#### Quoted passage

Solving the heat equation on the semi-infinite rod

Question

Cross posted in scicomp.SE.

---

I want to test the solution which is given below is right by Mathematica.

Please look the post in mathstackexhange

or

Please look below.

Question: Solve the following heat equation on the semi-infinite rod

$\qquad u_t=ku_{xx}$

where $x,t>0$ and

$\qquad u_x(0,t) =0$ and $u(x,0)=\begin{cases} 1, & 0 < x <2 \\ 0, & 2\leq x \end{cases}$

with proper Fourier transform.

Answer

We found the following answer

$ \qquad u(x,t) = \frac{2}{\pi}\int_{0}^{\infty}e^{-s^2 t}\frac{1-\cos(2s)}{s}\cos(sx)ds. $

Code

But I am not sure the solution is right. I am not capable of testing it in Mathematica.

Could you help me?

Answer 1

Personally I think the problem is interesting, so let me extend my comments to an answer. First of all, DSolve can solve OP's problem straightforwardly (in Mathematica 10.3 or higher, if I remember correctly):

With[{u = u[t, x]}, 
 eq = D[u, t] == k D[u, x, x];
 ic = u == Piecewise[{{1, 0 < x < 2}}] /. t -> 0;
 bc = D[u, x] == 0 /. x -> 0;]

asol = DSolveValue[{eq, ic, bc}, u, {t, x}, Assumptions -> {x > 0, k > 0}];
asol[t, x]
(* 1/2 (-Erf[(-2 + x)/(2 Sqrt[k] Sqrt[t])] + Erf[(2 + x)/(2 Sqrt[k] Sqrt[t])]) *)

########
#### Given data

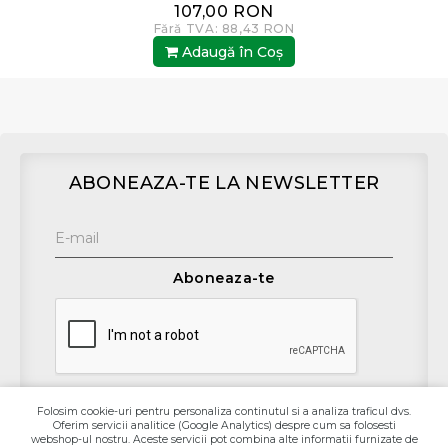
107,00 RON
Fără TVA: 88,43 RON
Adaugă în Coş
ABONEAZA-TE LA NEWSLETTER
Aboneaza-te
Folosim cookie-uri pentru personaliza continutul si a analiza traficul dvs.
Oferim servicii analitice (Google Analytics) despre cum sa folosesti
Contact
webshop-ul nostru. Aceste servicii pot combina alte informatii furnizate de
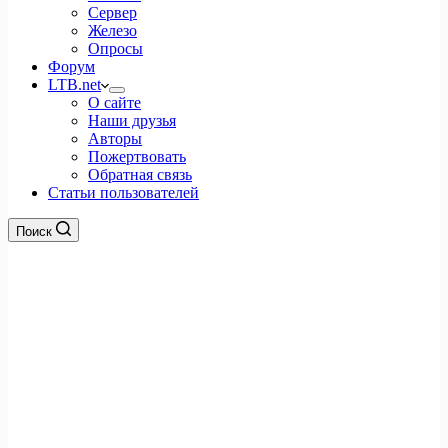
Сервер
Железо
Опросы
Форум
LTB.net
О сайте
Наши друзья
Авторы
Пожертвовать
Обратная связь
Статьи пользователей
Поиск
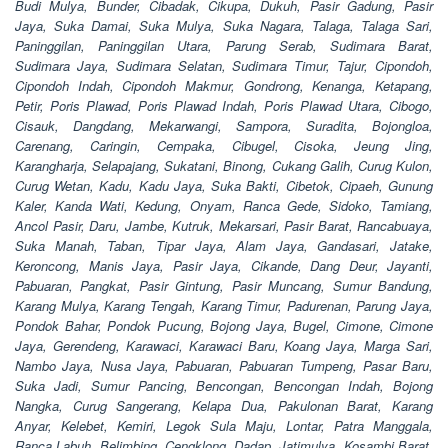
Budi Mulya, Bunder, Cibadak, Cikupa, Dukuh, Pasir Gadung, Pasir
Jaya, Suka Damai, Suka Mulya, Suka Nagara, Talaga, Talaga Sari,
Paninggilan, Paninggilan Utara, Parung Serab, Sudimara Barat,
Sudimara Jaya, Sudimara Selatan, Sudimara Timur, Tajur, Cipondoh,
Cipondoh Indah, Cipondoh Makmur, Gondrong, Kenanga, Ketapang,
Petir, Poris Plawad, Poris Plawad Indah, Poris Plawad Utara, Cibogo,
Cisauk, Dangdang, Mekarwangi, Sampora, Suradita, Bojongloa,
Carenang, Caringin, Cempaka, Cibugel, Cisoka, Jeung Jing,
Karangharja, Selapajang, Sukatani, Binong, Cukang Galih, Curug Kulon,
Curug Wetan, Kadu, Kadu Jaya, Suka Bakti, Cibetok, Cipaeh, Gunung
Kaler, Kanda Wati, Kedung, Onyam, Ranca Gede, Sidoko, Tamiang,
Ancol Pasir, Daru, Jambe, Kutruk, Mekarsari, Pasir Barat, Rancabuaya,
Suka Manah, Taban, Tipar Jaya, Alam Jaya, Gandasari, Jatake,
Keroncong, Manis Jaya, Pasir Jaya, Cikande, Dang Deur, Jayanti,
Pabuaran, Pangkat, Pasir Gintung, Pasir Muncang, Sumur Bandung,
Karang Mulya, Karang Tengah, Karang Timur, Padurenan, Parung Jaya,
Pondok Bahar, Pondok Pucung, Bojong Jaya, Bugel, Cimone, Cimone
Jaya, Gerendeng, Karawaci, Karawaci Baru, Koang Jaya, Marga Sari,
Nambo Jaya, Nusa Jaya, Pabuaran, Pabuaran Tumpeng, Pasar Baru,
Suka Jadi, Sumur Pancing, Bencongan, Bencongan Indah, Bojong
Nangka, Curug Sangerang, Kelapa Dua, Pakulonan Barat, Karang
Anyar, Kelebet, Kemiri, Legok Sula Maju, Lontar, Patra Manggala,
Ranca Labuh, Belimbing, Cengklong, Dadap, Jatimulya, Kosambi Barat,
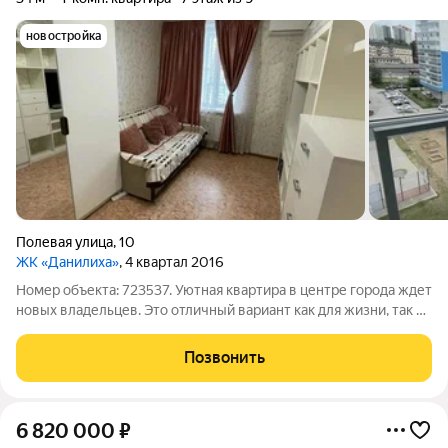
новостройка
Полевая улица
,
10
ЖК «Данилиха»
, 4 квартал 2016
Номер объекта: 723537. Уютная квартира в центре города ждет
новых владельцев. Это отличный вариант как для жизни, так и
в качестве инвестиции. В квартире остается вся мебель и
техника, включая кондиционер. Цикарная инфраструктура
Позвонить
района - 2 минуты до
6 820 000
₽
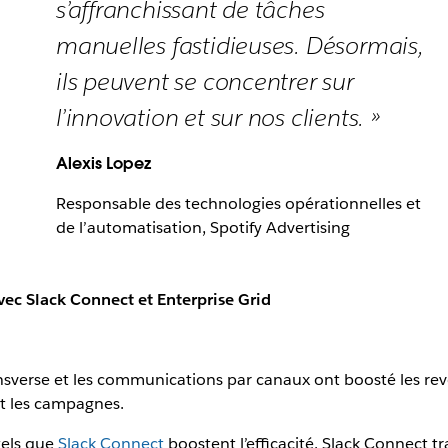
s’affranchissant de tâches
manuelles fastidieuses. Désormais,
ils peuvent se concentrer sur
l’innovation et sur nos clients. »
Alexis Lopez
Responsable des technologies opérationnelles et
de l’automatisation, Spotify Advertising
avec Slack Connect et Enterprise Grid
transverse et les communications par canaux ont boosté les reve
et les campagnes.
tels que
Slack Connect
boostent l’efficacité. Slack Connect t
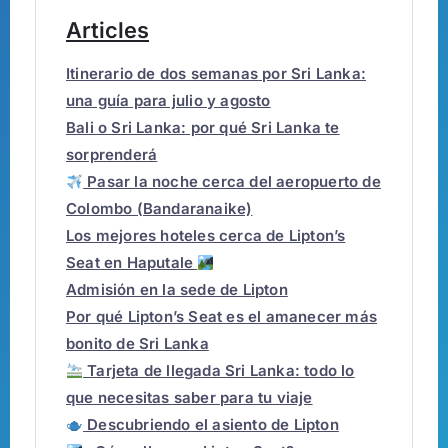
Articles
Itinerario de dos semanas por Sri Lanka:
una guía para julio y agosto
Bali o Sri Lanka: por qué Sri Lanka te
sorprenderá
Pasar la noche cerca del aeropuerto de
Colombo (Bandaranaike)
Los mejores hoteles cerca de Lipton’s
Seat en Haputale
Admisión en la sede de Lipton
Por qué Lipton’s Seat es el amanecer más
bonito de Sri Lanka
Tarjeta de llegada Sri Lanka: todo lo
que necesitas saber para tu viaje
Descubriendo el asiento de Lipton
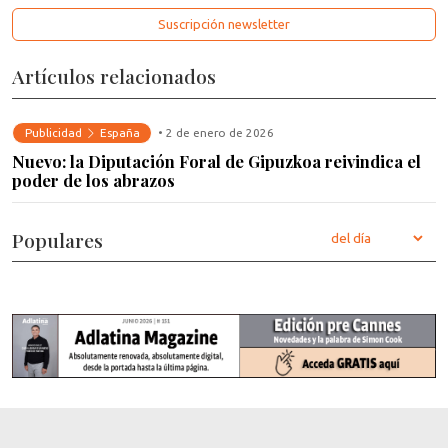
Suscripción newsletter
Artículos relacionados
Publicidad
España
• 2 de enero de 2026
Nuevo: la Diputación Foral de Gipuzkoa reivindica el
poder de los abrazos
Populares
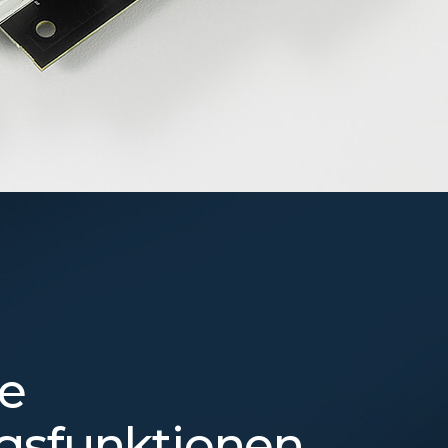
e
gsfunktionen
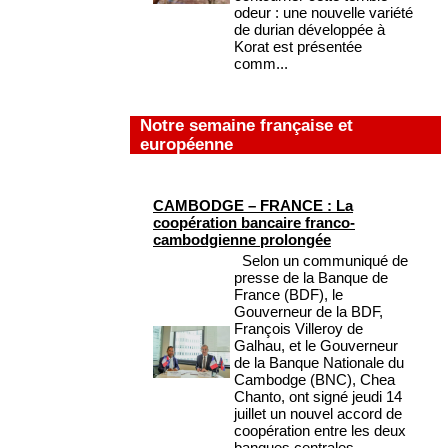
odeur : une nouvelle variété
de durian développée à
Korat est présentée
comm...
Notre semaine française et
européenne
CAMBODGE – FRANCE : La
coopération bancaire franco-
cambodgienne prolongée
Selon un communiqué de
presse de la Banque de
France (BDF), le
Gouverneur de la BDF,
François Villeroy de
Galhau, et le Gouverneur
de la Banque Nationale du
Cambodge (BNC), Chea
Chanto, ont signé jeudi 14
juillet un nouvel accord de
coopération entre les deux
banques centrales. ...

########

Retype the heat equation thread above word for word, from its title through the final line of output.

_Reply_.
Solving the heat equation on the semi-infinite rod

Question

Cross posted in scicomp.SE.

---

I want to test the solution which is given below is right by Mathematica.

Please look the post in mathstackexhange

or

Please look below.

Question: Solve the following heat equation on the semi-infinite rod

$\qquad u_t=ku_{xx}$

where $x,t>0$ and

$\qquad u_x(0,t) =0$ and $u(x,0)=\begin{cases} 1, & 0 < x <2 \\ 0, & 2\leq x \end{cases}$

with proper Fourier transform.

Answer

We found the following answer

$ \qquad u(x,t) = \frac{2}{\pi}\int_{0}^{\infty}e^{-s^2 t}\frac{1-\cos(2s)}{s}\cos(sx)ds. $

Code

But I am not sure the solution is right. I am not capable of testing it in Mathematica.

Could you help me?

Answer 1

Personally I think the problem is interesting, so let me extend my comments to an answer. First of all, DSolve can solve OP's problem straightforwardly (in Mathematica 10.3 or higher, if I remember correctly):

With[{u = u[t, x]}, 
 eq = D[u, t] == k D[u, x, x];
 ic = u == Piecewise[{{1, 0 < x < 2}}] /. t -> 0;
 bc = D[u, x] == 0 /. x -> 0;]

asol = DSolveValue[{eq, ic, bc}, u, {t, x}, Assumptions -> {x > 0, k > 0}];
asol[t, x]
(* 1/2 (-Erf[(-2 + x)/(2 Sqrt[k] Sqrt[t])] + Erf[(2 + x)/(2 Sqrt[k] Sqrt[t])]) *)